WRITTEN TASK: Examine each line of the data, and copy the ones containing "future".

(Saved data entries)
#####
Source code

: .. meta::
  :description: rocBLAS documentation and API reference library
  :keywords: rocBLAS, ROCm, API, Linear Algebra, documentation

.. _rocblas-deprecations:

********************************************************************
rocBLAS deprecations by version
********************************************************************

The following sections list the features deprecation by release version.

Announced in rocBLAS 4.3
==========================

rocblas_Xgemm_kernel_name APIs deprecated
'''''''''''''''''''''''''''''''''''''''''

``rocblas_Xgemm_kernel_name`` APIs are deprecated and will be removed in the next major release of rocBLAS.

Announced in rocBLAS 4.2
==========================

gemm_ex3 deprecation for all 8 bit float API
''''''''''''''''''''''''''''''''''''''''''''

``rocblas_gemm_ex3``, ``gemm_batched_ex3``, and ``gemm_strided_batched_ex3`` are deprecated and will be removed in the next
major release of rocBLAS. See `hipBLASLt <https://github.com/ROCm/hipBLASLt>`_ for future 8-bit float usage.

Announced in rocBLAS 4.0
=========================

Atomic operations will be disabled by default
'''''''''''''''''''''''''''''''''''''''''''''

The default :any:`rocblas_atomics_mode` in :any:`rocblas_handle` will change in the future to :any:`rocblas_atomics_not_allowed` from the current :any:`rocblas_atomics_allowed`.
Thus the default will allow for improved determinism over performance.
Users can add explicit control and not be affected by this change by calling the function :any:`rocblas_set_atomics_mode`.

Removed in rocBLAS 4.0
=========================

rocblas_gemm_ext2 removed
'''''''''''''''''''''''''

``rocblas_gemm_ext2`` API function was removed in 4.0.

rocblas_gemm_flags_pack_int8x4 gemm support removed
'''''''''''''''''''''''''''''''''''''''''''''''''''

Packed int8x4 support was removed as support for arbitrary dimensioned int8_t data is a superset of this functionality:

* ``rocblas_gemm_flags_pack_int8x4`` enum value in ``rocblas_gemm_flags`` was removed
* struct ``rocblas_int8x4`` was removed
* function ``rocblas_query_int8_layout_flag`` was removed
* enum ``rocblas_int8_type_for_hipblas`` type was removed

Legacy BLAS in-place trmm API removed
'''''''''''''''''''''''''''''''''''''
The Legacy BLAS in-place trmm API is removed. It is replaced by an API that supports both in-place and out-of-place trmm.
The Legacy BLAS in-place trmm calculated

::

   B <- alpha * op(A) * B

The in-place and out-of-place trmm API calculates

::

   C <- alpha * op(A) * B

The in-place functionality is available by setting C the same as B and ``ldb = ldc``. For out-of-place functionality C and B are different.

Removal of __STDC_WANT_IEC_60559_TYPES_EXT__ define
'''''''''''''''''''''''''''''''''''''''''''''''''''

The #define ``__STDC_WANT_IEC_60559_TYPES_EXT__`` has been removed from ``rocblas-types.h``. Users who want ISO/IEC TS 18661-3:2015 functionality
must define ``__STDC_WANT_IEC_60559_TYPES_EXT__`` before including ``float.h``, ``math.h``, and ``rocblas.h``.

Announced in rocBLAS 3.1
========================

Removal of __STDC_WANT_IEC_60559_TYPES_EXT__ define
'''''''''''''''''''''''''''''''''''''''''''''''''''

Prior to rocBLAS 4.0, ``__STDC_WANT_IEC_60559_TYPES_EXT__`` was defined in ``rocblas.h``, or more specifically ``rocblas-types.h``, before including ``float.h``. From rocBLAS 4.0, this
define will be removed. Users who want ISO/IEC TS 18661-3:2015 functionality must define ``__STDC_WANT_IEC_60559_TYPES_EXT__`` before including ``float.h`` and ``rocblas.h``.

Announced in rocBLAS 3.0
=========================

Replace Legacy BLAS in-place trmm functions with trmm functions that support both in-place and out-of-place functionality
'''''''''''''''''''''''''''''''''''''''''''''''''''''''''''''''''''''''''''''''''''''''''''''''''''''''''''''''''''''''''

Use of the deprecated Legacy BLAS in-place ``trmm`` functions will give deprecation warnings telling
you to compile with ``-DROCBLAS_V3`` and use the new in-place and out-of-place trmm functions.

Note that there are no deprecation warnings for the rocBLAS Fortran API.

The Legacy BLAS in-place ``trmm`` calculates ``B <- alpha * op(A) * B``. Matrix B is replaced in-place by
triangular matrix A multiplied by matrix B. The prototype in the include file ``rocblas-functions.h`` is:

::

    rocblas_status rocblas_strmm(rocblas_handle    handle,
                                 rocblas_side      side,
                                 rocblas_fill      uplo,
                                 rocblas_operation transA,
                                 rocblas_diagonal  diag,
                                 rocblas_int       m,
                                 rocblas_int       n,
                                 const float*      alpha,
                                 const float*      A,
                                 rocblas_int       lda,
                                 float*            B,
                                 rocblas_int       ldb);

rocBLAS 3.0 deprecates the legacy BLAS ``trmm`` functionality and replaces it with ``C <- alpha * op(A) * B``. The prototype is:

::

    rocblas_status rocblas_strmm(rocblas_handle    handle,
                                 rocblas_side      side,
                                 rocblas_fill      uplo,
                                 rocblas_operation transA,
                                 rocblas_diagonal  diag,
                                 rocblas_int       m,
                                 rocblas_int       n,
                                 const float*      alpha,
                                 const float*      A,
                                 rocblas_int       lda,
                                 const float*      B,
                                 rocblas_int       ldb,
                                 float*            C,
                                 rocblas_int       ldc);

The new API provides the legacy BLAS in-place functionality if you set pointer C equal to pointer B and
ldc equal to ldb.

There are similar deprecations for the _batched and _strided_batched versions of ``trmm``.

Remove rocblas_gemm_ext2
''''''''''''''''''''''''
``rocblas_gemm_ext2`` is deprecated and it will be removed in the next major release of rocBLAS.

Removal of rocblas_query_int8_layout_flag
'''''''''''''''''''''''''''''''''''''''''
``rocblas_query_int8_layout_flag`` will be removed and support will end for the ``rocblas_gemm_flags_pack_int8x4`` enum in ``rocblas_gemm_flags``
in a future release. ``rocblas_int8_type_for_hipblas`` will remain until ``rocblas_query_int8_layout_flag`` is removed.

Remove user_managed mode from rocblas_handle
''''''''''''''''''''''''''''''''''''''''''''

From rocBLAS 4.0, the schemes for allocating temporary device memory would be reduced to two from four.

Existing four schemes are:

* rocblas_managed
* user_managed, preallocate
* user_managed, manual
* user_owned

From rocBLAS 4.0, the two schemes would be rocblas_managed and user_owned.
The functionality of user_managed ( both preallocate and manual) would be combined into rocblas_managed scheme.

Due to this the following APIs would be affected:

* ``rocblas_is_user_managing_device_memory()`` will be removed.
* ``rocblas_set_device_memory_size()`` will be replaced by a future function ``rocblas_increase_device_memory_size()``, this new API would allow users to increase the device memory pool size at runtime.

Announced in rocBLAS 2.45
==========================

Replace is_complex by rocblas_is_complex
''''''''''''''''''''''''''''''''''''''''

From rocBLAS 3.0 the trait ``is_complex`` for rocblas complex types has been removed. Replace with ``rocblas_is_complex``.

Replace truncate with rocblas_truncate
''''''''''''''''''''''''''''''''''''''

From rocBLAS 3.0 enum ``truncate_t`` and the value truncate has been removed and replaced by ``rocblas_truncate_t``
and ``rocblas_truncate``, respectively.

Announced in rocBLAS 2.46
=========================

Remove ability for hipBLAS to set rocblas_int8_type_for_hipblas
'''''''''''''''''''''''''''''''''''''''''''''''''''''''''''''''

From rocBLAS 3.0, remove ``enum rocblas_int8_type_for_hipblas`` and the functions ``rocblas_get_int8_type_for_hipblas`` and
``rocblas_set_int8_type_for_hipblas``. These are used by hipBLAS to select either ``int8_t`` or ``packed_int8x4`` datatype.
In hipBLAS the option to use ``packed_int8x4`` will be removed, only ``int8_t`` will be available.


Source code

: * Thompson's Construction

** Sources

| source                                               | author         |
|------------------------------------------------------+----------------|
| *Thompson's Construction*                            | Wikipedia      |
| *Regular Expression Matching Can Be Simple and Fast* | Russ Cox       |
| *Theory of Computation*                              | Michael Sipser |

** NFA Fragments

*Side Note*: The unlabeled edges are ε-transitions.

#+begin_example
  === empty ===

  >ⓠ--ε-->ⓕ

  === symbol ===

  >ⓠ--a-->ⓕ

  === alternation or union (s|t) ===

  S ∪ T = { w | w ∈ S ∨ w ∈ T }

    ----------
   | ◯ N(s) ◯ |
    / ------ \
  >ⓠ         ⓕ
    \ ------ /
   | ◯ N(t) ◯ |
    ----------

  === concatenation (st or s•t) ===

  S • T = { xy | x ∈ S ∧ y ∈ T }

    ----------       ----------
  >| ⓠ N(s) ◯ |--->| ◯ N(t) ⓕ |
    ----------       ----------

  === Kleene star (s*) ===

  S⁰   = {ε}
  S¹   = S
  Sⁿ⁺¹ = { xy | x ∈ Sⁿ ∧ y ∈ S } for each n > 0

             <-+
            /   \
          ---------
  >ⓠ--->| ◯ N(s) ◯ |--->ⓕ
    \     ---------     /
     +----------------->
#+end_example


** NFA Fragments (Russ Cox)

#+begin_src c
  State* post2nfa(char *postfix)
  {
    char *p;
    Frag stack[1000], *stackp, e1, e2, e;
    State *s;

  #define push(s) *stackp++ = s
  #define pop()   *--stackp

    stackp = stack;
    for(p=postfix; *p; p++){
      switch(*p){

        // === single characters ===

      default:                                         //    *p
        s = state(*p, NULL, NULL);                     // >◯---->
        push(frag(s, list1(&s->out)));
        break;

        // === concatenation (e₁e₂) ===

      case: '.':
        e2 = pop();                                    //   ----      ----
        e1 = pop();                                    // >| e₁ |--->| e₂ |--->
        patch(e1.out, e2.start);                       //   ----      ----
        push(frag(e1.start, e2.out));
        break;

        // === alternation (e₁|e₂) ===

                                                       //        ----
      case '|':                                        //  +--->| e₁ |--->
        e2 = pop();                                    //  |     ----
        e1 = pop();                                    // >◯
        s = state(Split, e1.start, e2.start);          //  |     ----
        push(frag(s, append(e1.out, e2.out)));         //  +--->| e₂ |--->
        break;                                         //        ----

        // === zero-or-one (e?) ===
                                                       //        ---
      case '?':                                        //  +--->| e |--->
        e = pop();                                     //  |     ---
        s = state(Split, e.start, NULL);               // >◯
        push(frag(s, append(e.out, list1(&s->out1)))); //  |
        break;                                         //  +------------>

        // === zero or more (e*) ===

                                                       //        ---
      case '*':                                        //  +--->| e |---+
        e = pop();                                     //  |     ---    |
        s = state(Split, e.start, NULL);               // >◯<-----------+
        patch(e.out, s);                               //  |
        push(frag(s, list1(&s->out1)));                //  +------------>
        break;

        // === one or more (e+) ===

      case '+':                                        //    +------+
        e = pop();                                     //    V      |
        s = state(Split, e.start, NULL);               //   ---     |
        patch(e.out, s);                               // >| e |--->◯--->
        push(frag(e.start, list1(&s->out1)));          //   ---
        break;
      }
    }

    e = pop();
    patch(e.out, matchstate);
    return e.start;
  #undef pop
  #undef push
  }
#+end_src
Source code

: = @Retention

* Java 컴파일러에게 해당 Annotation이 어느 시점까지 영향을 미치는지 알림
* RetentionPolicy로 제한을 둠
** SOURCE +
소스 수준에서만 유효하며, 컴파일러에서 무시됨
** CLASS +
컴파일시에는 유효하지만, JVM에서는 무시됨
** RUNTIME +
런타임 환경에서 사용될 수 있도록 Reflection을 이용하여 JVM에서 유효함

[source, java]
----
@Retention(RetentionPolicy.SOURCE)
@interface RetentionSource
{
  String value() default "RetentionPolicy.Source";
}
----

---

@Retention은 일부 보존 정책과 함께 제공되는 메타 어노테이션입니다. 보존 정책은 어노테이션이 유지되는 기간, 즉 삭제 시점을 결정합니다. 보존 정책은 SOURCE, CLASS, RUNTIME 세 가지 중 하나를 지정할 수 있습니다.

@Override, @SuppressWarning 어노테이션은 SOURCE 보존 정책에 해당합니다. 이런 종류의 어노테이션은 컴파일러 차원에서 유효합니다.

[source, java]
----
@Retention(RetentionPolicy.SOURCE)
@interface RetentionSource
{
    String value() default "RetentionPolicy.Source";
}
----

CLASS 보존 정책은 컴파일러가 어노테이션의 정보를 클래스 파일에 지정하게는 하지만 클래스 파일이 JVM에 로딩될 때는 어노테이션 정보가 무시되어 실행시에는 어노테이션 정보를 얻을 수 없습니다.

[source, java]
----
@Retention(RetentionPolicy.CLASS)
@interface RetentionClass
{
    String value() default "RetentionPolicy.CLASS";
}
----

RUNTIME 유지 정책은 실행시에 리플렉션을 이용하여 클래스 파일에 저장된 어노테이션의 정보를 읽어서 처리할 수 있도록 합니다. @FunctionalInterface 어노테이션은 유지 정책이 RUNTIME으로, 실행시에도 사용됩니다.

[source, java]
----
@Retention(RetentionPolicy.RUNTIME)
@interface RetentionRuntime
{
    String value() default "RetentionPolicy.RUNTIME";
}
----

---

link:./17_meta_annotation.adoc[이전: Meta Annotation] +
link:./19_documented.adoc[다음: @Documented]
#####
RESPONSE:
major release of rocBLAS. See `hipBLASLt <https://github.com/ROCm/hipBLASLt>`_ for future 8-bit float usage.
The default :any:`rocblas_atomics_mode` in :any:`rocblas_handle` will change in the future to :any:`rocblas_atomics_not_allowed` from the current :any:`rocblas_atomics_allowed`.
in a future release. ``rocblas_int8_type_for_hipblas`` will remain until ``rocblas_query_int8_layout_flag`` is removed.
* ``rocblas_set_device_memory_size()`` will be replaced by a future function ``rocblas_increase_device_memory_size()``, this new API would allow users to increase the device memory pool size at runtime.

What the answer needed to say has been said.